J’avais étonnement envie de garder cette nouvelle pour moi, celle de sa venue dans notre monde, et j’étais absolument aux antipodes d’une annonce en grande pompe ici, sur les réseaux ou même dans mon cercle proche. Dans cette envie de ne le partager qu’avec mon entourage privé, de n’en parler que « derrière les rideaux », j’ai trouvé beaucoup de réconfort quant à mon utilisation des réseaux et surtout mes relations humaines.
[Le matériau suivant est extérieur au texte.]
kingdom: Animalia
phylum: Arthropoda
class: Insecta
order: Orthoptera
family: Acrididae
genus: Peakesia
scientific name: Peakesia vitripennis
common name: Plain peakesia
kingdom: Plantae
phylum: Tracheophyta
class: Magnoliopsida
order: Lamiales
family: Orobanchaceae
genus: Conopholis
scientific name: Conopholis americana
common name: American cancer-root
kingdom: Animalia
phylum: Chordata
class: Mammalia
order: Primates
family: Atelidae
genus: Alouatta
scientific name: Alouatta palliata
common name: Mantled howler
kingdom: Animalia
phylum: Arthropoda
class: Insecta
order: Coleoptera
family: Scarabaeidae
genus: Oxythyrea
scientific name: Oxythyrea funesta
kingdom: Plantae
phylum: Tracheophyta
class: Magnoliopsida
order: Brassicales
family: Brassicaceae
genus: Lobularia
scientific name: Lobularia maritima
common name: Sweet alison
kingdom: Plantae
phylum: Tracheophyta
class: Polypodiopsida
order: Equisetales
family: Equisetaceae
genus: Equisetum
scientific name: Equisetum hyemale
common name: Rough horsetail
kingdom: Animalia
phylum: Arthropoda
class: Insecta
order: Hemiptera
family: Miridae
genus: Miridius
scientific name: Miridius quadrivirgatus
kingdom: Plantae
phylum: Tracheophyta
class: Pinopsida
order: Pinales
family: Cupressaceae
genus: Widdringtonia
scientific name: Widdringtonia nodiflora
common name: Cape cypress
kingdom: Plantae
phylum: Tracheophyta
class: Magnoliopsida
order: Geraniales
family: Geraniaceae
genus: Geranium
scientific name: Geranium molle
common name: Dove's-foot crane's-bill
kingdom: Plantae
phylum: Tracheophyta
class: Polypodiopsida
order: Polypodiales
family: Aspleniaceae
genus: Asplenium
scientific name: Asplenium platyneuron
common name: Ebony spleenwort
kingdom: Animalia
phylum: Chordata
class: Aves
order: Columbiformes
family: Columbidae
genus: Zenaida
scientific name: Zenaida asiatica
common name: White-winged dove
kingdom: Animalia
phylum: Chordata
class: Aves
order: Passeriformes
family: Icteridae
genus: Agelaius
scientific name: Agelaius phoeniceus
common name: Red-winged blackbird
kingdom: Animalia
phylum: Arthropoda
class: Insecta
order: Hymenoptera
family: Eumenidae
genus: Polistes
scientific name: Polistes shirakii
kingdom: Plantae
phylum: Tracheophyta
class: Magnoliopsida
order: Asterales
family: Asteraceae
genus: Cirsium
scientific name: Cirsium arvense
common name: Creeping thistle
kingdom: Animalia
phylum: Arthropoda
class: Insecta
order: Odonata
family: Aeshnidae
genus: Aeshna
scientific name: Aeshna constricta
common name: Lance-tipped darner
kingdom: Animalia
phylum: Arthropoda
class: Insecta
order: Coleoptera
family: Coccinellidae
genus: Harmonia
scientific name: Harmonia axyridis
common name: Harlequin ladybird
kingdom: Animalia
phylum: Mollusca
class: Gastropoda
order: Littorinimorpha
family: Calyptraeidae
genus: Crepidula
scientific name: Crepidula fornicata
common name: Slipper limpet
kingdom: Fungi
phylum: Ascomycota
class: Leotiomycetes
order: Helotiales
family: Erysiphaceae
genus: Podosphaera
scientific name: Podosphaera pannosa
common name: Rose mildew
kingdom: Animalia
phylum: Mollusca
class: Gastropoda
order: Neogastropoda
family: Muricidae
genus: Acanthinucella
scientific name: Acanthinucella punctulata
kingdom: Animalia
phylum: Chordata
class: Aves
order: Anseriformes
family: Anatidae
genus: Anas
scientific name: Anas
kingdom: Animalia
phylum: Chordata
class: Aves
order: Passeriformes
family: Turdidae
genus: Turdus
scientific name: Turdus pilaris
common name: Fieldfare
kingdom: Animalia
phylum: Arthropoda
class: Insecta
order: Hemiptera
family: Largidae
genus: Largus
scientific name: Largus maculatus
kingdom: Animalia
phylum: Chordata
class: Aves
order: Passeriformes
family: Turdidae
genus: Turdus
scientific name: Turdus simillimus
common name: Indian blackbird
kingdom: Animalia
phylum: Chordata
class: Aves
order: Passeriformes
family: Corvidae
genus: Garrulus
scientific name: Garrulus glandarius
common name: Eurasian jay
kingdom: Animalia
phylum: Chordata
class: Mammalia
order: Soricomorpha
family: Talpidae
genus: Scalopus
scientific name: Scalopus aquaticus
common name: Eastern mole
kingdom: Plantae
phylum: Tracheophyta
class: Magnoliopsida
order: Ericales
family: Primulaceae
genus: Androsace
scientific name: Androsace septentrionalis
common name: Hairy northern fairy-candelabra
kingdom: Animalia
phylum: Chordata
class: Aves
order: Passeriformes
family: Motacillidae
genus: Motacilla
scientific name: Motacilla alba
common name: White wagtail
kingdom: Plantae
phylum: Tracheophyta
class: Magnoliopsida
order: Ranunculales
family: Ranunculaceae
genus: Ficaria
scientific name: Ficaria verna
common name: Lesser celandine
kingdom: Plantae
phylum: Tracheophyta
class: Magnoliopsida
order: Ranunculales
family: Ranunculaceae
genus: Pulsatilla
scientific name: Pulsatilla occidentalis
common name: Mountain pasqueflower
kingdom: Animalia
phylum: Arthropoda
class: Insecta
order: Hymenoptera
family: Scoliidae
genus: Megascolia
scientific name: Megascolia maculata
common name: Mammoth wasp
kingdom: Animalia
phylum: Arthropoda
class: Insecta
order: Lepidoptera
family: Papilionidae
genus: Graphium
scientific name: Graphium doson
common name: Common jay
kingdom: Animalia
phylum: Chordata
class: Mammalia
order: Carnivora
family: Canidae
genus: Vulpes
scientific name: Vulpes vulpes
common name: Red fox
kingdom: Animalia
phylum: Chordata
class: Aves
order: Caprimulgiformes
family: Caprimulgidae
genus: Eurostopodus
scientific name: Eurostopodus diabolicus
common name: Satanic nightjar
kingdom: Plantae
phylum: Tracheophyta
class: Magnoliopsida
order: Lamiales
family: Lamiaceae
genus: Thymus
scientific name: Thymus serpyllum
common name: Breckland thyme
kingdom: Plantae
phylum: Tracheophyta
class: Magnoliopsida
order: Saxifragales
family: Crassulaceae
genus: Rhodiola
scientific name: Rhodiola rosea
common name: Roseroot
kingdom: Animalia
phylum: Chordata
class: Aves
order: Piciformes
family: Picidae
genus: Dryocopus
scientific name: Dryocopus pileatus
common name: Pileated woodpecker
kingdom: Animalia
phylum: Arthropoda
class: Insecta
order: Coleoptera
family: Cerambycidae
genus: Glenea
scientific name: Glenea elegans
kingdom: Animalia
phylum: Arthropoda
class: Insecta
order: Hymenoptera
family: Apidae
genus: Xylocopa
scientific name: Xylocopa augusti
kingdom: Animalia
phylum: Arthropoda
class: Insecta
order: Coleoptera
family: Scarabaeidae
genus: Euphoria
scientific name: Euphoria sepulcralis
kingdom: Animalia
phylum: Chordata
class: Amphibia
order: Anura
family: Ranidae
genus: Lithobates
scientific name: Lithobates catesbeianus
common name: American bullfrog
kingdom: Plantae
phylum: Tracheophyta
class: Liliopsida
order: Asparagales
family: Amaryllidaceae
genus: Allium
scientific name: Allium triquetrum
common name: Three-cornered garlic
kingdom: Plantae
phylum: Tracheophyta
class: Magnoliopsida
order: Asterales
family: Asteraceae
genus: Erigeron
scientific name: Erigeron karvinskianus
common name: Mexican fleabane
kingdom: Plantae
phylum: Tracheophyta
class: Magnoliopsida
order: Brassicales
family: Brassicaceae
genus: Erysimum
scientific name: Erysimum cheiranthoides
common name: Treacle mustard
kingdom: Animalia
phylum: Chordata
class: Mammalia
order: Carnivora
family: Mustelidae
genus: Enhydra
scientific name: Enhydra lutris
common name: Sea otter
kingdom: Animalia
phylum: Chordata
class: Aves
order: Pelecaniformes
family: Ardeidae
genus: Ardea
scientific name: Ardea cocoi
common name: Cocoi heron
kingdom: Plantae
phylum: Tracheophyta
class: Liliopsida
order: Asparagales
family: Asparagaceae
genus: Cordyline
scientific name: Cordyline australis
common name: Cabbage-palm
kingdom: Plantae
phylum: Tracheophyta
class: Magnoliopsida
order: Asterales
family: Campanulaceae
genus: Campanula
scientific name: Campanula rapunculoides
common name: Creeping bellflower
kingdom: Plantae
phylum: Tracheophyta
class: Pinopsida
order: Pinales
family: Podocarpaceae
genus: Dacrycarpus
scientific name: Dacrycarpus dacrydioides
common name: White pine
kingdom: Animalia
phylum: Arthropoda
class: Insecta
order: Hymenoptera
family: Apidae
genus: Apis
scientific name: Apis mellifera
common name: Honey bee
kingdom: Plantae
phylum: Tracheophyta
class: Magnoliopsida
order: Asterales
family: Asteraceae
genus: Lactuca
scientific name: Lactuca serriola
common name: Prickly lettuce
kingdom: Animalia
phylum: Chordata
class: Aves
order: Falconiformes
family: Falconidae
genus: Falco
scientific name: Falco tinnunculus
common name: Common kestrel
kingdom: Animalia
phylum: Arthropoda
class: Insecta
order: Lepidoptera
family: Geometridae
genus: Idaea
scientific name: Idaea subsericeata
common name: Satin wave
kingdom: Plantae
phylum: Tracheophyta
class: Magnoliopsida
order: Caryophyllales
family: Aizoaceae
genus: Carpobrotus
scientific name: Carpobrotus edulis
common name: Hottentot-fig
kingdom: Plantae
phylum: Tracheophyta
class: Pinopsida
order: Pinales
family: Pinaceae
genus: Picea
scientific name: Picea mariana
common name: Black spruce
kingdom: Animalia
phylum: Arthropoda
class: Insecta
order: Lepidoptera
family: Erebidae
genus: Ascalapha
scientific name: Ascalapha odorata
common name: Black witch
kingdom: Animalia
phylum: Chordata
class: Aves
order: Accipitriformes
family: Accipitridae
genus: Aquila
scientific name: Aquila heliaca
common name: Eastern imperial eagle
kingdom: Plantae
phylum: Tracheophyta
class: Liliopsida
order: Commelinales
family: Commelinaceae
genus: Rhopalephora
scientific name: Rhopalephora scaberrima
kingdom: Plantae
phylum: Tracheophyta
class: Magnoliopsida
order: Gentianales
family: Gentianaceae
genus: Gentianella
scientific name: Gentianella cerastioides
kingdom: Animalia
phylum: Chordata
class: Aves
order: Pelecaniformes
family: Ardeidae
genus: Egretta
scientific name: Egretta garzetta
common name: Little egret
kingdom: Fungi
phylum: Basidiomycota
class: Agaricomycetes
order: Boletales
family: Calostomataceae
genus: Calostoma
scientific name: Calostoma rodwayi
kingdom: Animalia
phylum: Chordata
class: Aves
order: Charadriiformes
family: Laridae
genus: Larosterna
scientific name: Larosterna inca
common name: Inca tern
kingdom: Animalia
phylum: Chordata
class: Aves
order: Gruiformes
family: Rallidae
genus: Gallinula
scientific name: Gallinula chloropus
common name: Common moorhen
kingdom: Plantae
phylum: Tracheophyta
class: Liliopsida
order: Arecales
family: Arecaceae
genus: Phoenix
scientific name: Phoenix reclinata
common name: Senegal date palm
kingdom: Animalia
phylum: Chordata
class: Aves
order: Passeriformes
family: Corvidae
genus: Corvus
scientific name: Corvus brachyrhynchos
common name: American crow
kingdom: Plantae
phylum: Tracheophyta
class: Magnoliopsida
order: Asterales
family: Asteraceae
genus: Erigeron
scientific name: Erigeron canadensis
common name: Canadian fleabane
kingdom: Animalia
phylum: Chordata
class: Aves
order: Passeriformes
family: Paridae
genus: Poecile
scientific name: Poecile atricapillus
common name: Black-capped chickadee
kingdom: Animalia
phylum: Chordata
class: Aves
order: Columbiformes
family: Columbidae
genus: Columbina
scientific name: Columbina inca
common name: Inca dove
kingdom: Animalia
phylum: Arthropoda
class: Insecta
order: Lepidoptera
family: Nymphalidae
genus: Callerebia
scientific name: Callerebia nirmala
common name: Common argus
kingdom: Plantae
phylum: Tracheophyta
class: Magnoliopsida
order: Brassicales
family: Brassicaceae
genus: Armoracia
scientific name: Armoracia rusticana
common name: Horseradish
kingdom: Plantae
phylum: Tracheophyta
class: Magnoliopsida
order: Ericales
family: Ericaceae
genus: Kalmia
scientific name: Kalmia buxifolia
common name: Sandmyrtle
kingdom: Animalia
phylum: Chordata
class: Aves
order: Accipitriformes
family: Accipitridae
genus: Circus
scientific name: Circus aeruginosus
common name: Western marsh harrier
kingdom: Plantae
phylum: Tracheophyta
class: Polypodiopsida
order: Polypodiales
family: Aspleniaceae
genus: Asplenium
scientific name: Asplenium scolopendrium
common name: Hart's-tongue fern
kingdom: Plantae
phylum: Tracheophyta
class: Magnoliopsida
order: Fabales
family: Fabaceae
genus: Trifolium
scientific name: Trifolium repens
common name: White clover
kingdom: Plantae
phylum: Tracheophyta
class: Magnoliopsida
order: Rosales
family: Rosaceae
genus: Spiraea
Le fait de partager cette grande nouvelle - bien plus aventureuse que celle de s’expatrier au bout du monde – uniquement avec quelques personnes et que cela me suffise, m’a montré que j’avais autour de moi l’essentiel, même si je le savais déjà. Il y avait une sorte de bulle magique qui flottait autour de nous et que l’on ne pouvait toucher du doigt, et une envie de se lover dedans, au calme, loin du tumulte et de l’excitation qu’allaient suscitée cette annonce. Comme si ce petit être avait déjà la capacité de nous ramener dans la réalité, la vraie, celle qui se vit dans l’instant présent et non pas derrière un écran. Cette constatation, comme je le disais plus haut, est pour moi extrêmement rassurante et réconfortante, et s’inscrit dans mon envie profonde de vouloir un enfant, pour toute l’authenticité et l’essentiel qu’il va (r)amener dans ma vie.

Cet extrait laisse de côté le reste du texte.